_問題文_
映画「ヴィレッジ」の感想文から、「山深い村霞門村で能が演じられ」を含む語句で始まり「そんな優を哀れに思っている。」で終わる部分を、一字一句変えずに抜き出してもらえますか？

_読解用抜粋_
#####

くらのすけの映画日記

「シネマラムール」の管理人くらのすけの映画鑑賞日記です。 なるべく、見た直後の印象を書き込んでいるのでネタバレがある場合があります。その点ご了解ください。

映画感想「ヴィレッジ」(藤井道人監督版)

「ヴィレッジ」

語らんとすることはわかるのですが、いかんせん先の読めるストーリー展開とありきたりなキャラクター設定、意味ありげなあざとい映像演出でテレビドラマを見ているような薄っぺらさを感じてしまった。もちろん、映画のクオリティはそれなりの水準を保っているとはいえ、前半をひたすら陰にこもらせ、後半は吹っ切れたシュールさで進めようとしているものの不完全燃焼に終わっていく。ラストに至っては、何とも物足りなさを感じざるを得ない締めくくりだった。監督は藤井道人

 

山深い村霞門村で能が演じられていて、交錯する映像で一人の男が狂ったように家に火をつけている。そしてタイトルの後、昔ながらの集落に不釣り合いな巨大なゴミ処理場がそそり立つ景色、そこで働く主人公の青年優は、同僚のイジメの如き仕打ちで殴り倒されている。現場の責任者大橋透が賭け試合をしている風である。優の後輩で新入りの筧はそんな優を哀れに思っている。

#####

_抽出情報_
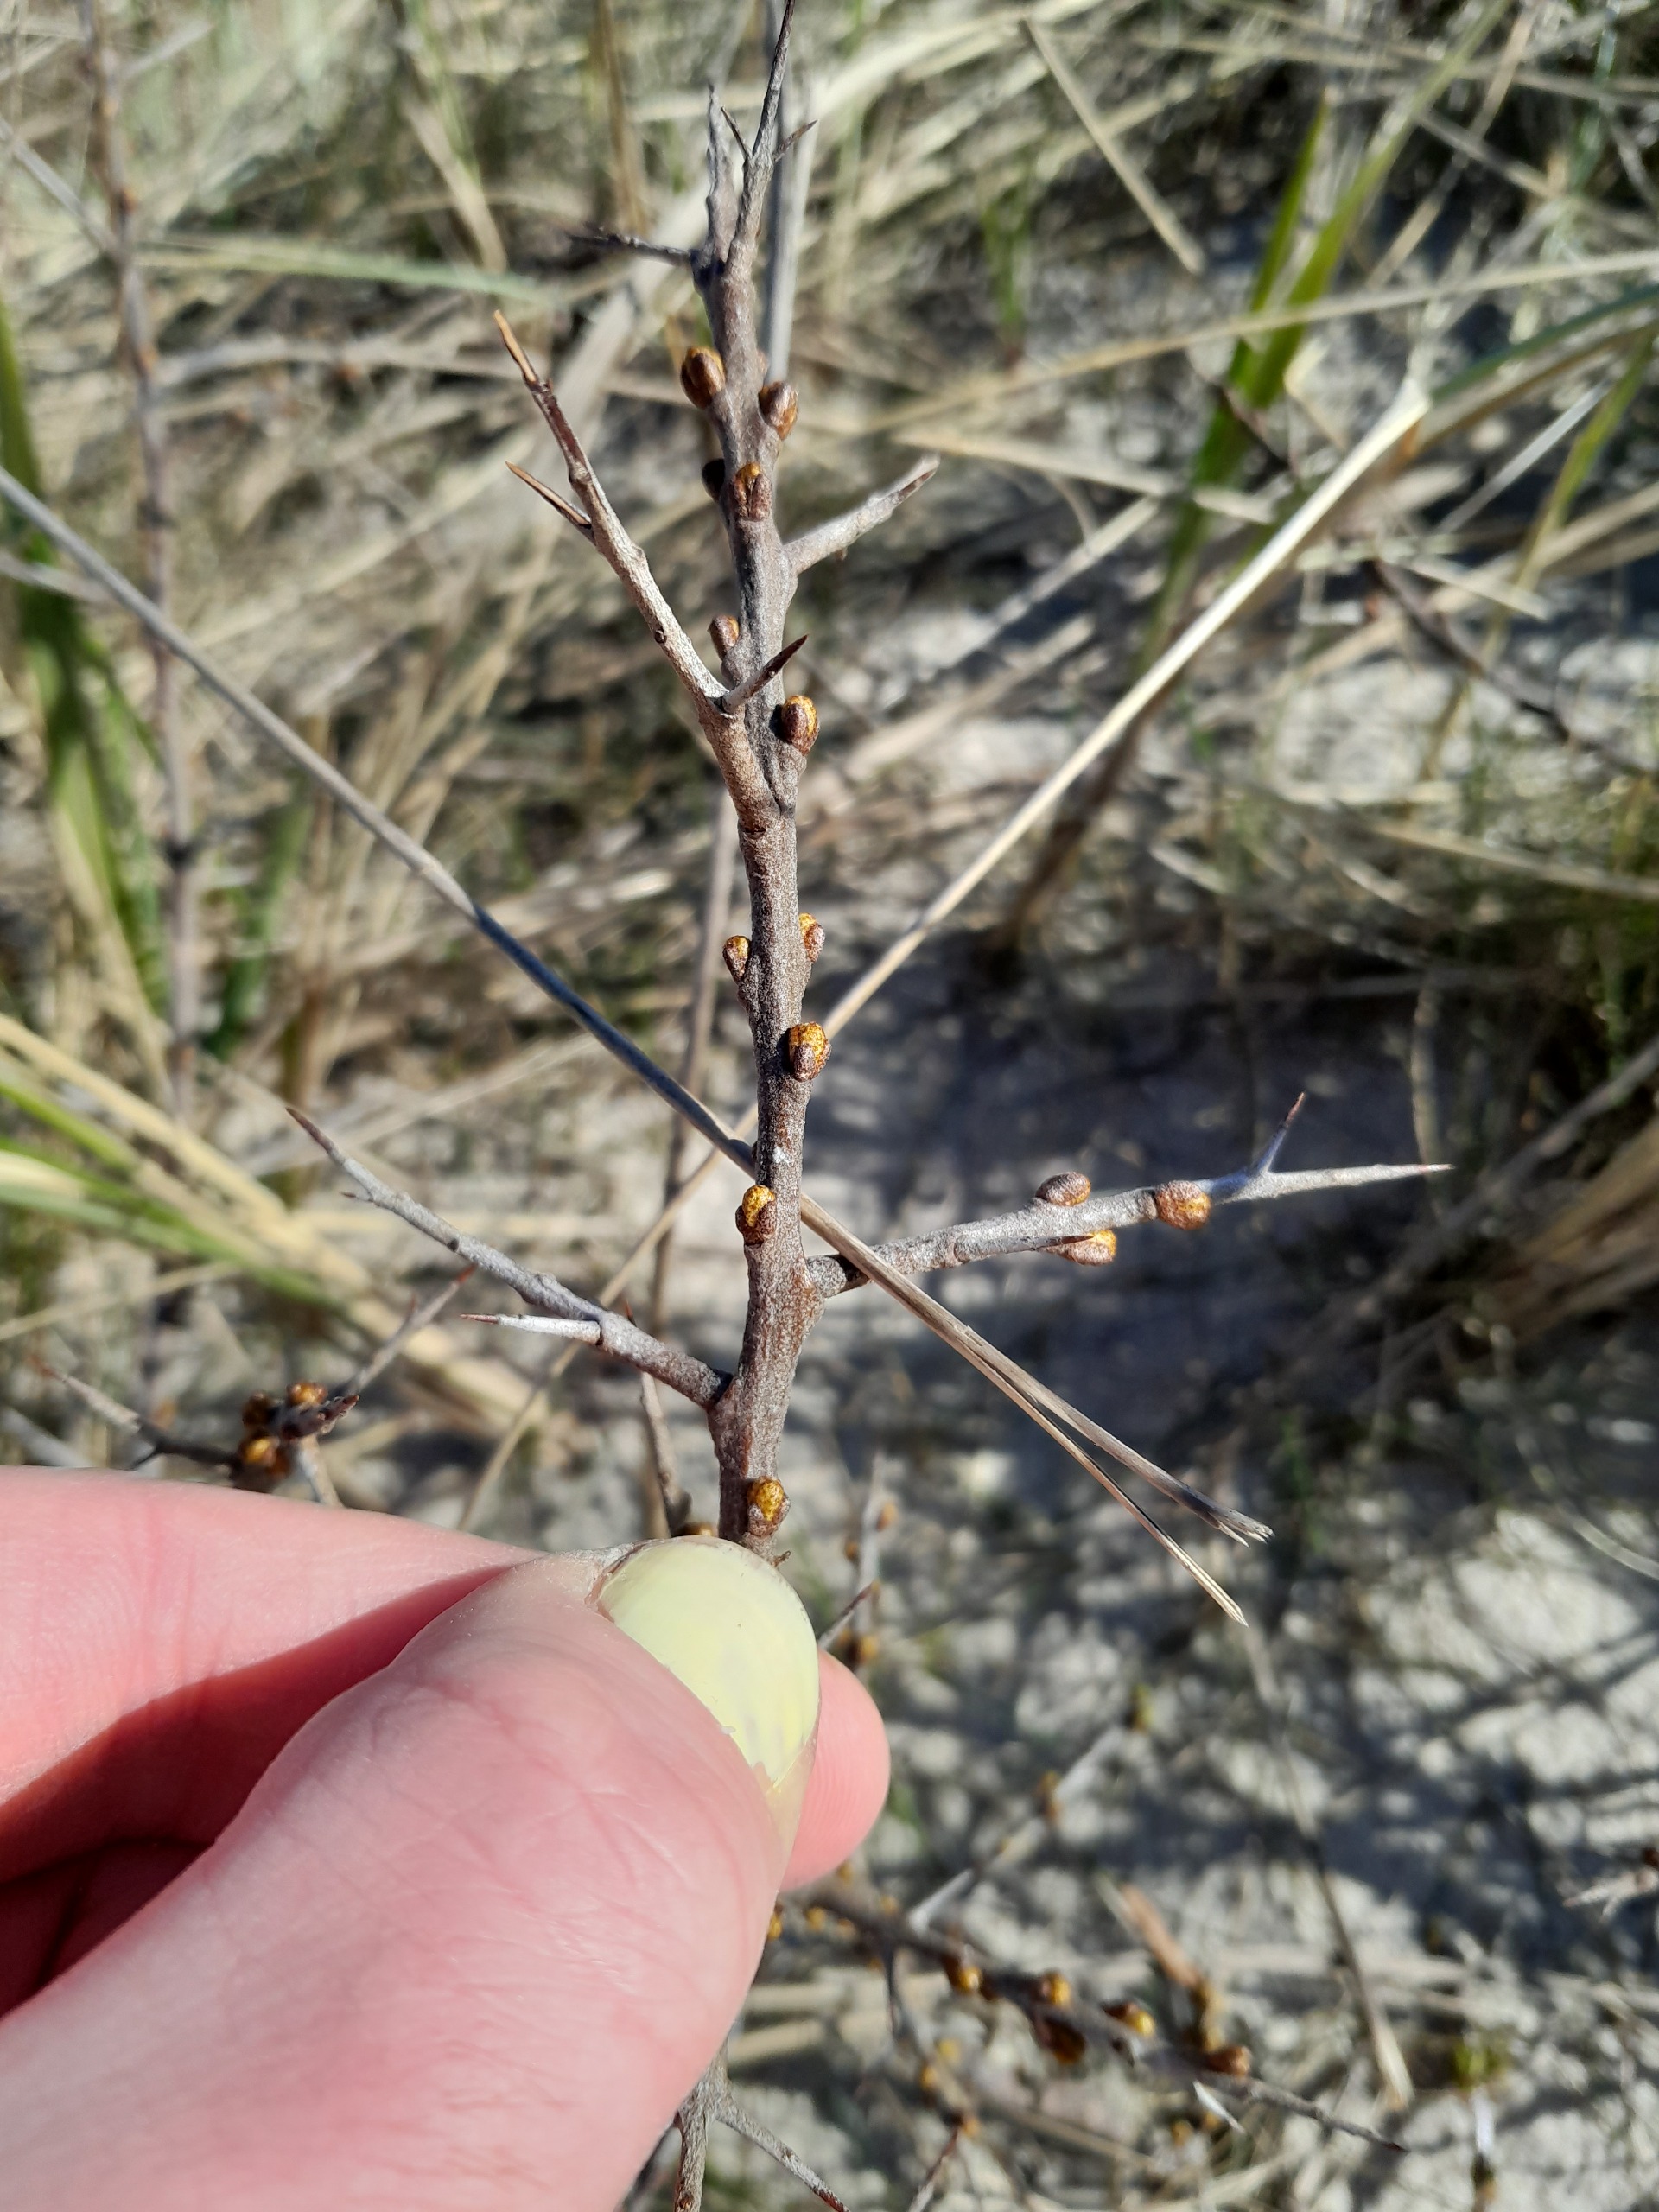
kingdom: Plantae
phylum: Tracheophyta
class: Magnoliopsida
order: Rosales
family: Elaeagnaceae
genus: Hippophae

#####

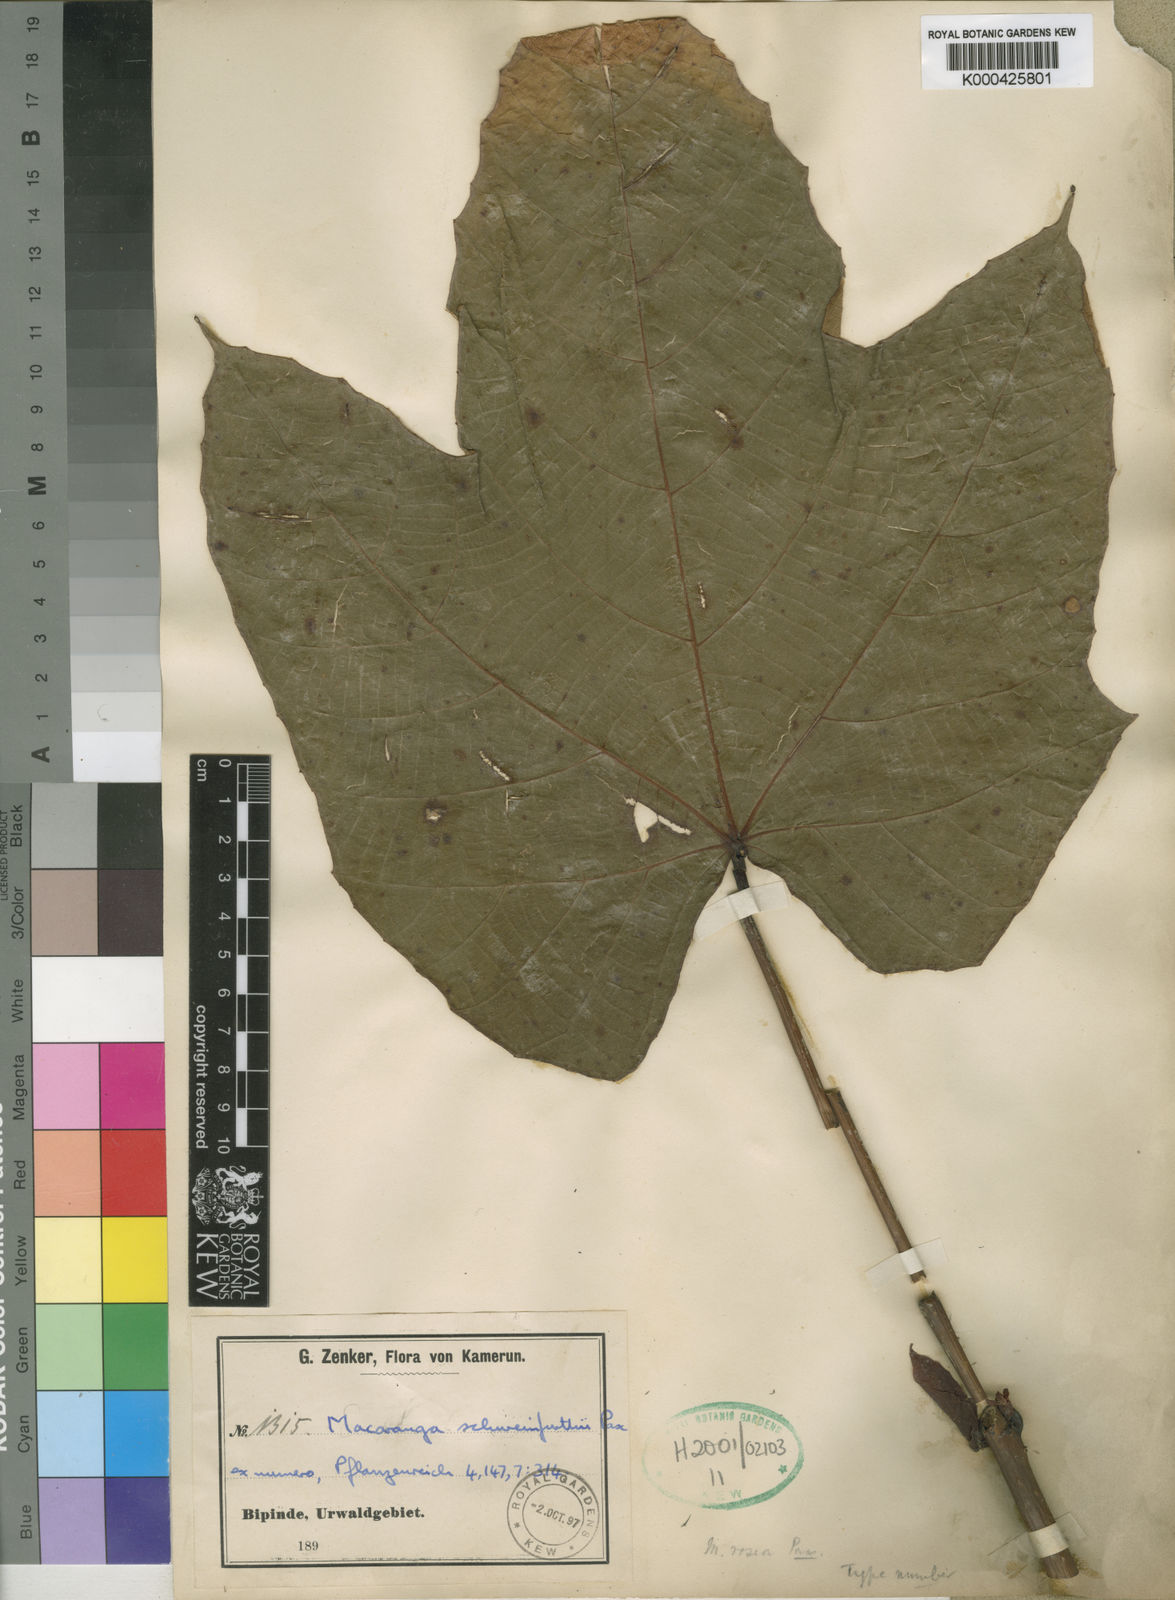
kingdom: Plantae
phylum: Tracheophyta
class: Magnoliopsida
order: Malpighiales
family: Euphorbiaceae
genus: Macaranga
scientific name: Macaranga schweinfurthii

#####

_解答_
山深い村霞門村で能が演じられていて、交錯する映像で一人の男が狂ったように家に火をつけている。そしてタイトルの後、昔ながらの集落に不釣り合いな巨大なゴミ処理場がそそり立つ景色、そこで働く主人公の青年優は、同僚のイジメの如き仕打ちで殴り倒されている。現場の責任者大橋透が賭け試合をしている風である。優の後輩で新入りの筧はそんな優を哀れに思っている。